--- Source extract ---
▬▬▬
This is another related issue, too, as CF is a data processor, so the
controller (=site owner) needs to make users aware that their data is being
shared with CloudFlare, as SSL terminates at CF, the content is analyzed and
it's then (optionally re-encrypted) transmitted to the origin.

------
uponcoffee
They have an extension that addresses this:
[https://support.cloudflare.com/hc/en-
us/articles/11500199265...](https://support.cloudflare.com/hc/en-
us/articles/115001992652-Can-I-use-Privacy-Pass-with-Cloudflare-)

------
cortesoft
As someone who works for a CDN (not CloudFlare), this was certainly
interesting to read. It is always good to remember that we owe something to
our customers' end users in addition to our direct customers, the website
owners.

We have to remember that those are real people and not just percentages of
traffic that are affected when we make decisions like putting a captcha up
against every visitor from certain countries. I like to think we were already
doing that, but it is good to be reminded.
▬▬▬
--- Aim 1 ---
In the Cloudflare thread, where does SSL terminate?
--- Aim 2 ---
In the Cloudflare thread, list in order the stages that the first comment gives for user traffic on its way to the origin.
--- Aim 3 ---
Pick up the Cloudflare thread after its last sentence and keep it going.

--- Given material ---
▬▬▬
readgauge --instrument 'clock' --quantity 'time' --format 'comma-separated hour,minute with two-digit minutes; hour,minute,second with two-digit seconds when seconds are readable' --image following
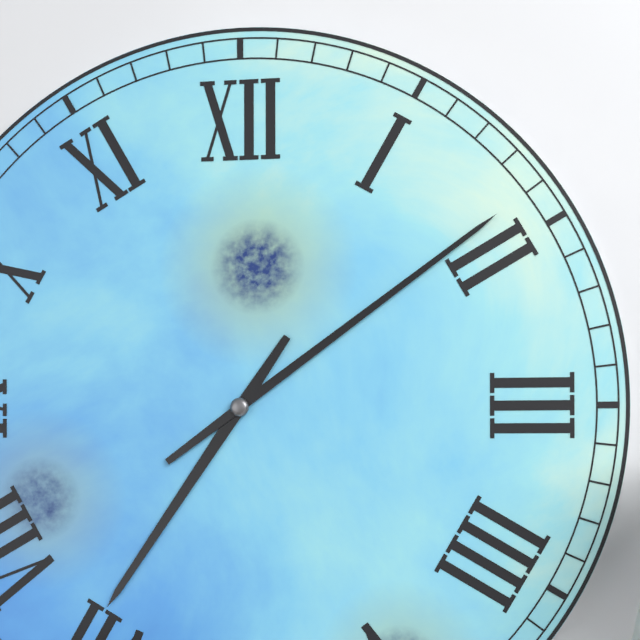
▬▬▬
--- Exercise result 1 ---
SSL terminates at CloudFlare (CF).

--- Exercise result 2 ---
1. SSL terminates at CloudFlare.
2. The content is analyzed.
3. The content is optionally re-encrypted.
4. The content is transmitted to the origin.

--- Exercise result 3 ---
However, I am not quite sure I am getting what the author is suggesting when
they say that sites should forgo a CDN. Maybe I am biased, but if you thought
latency was bad when a datacenter near you went down for maintenance, try
having to go all the way to the sites origin in New Jersey for every request.
I am not aware of any way besides a CDN (or a CDN like setup) that would get
you good performance for people in all countries.

So I get the frustration with the captchas, and I get the frustration with the
lack of multiple datacenters near you, but I wonder if you will make things
worse for yourself by advocating to not have a CDN.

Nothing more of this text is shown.